Meta-analyses developed through systematic reviews are not an atlas that offers readers several equally reliable routes through the terrain mapped out by the authors. Rather, meta-analyses depend on the stringency of the methodological quality assessment filter that is applied. By examining this quality assessment more closely, we come to see the authors’ intention and the means by which they convey this intention [7]. Assessing the quality of evidence is a complex task and this assessment should consider not only elements of the study design but also aspects of study conduct, epidemiological relevance and consistency. All readers should examine the consistency and transparency of authors’ conclusions against the way they have set forth the quality filter of their own analysis. In the end it is this transparency that make systematic reviews better than opinion-based narrative ones.

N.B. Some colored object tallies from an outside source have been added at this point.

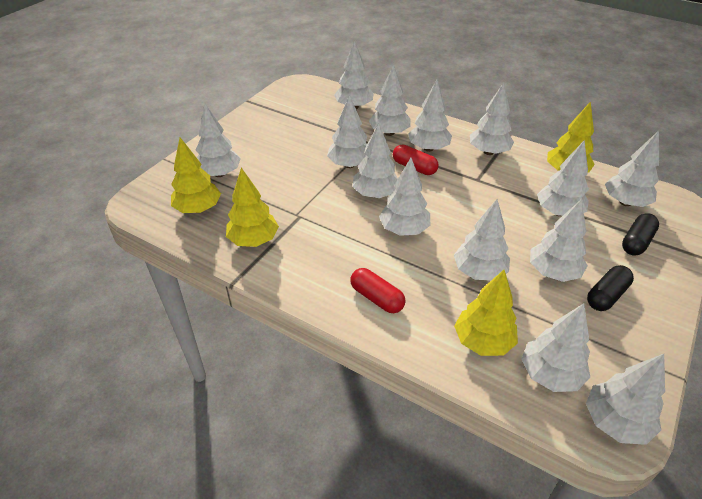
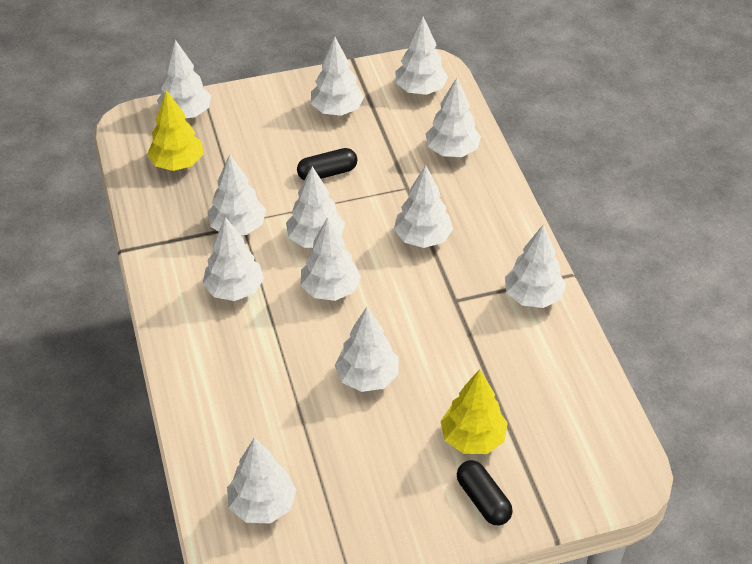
red capsule: 2 -> 0
white tree: 14 -> 12
yellow tree: 4 -> 2

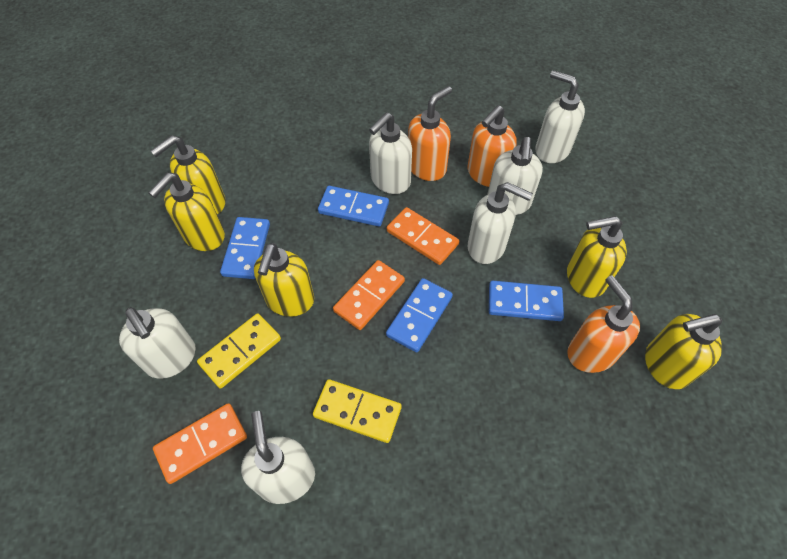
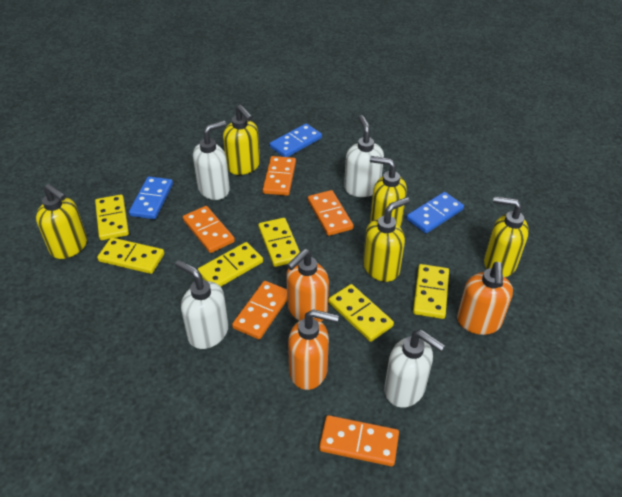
blue domino: 4 -> 3
orange domino: 3 -> 5
white soap dispenser: 6 -> 4
yellow domino: 2 -> 6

The clinician’s point of view

G.F. Gensini, R. Gusinu

Screening for cancer remains a very emotional and debated issue of great public health relevance in the contemporary medical practice. This review from the Cochrane Library shows that the analysis of published data results in multiple opinions based on a limited amount of reliable data.

In the same way the relationship between research-based evidence and health policy is more complex than usually anticipated and recommendations and decisions regarding cancer screening should be based on highly reliable data, and not on assumptions or speculations.

The assessment of the balance between benefits and disadvantages from screening studies is particularly complex in this specific area due to the importance of the methodological quality filter applied to the studies.

This systematic review represents an excellent model of conditions characterised by great public health relevance, by a number of clinical trials available, but severely affected by the uneven quality of trials.

This may lead to markedly different conclusions in relation to the filter applied to the quality of the evidence produced by trials, stressing the importance of a thorough evaluation of the stability and strength of medical evidence, as very clearly described in a recent paper [8].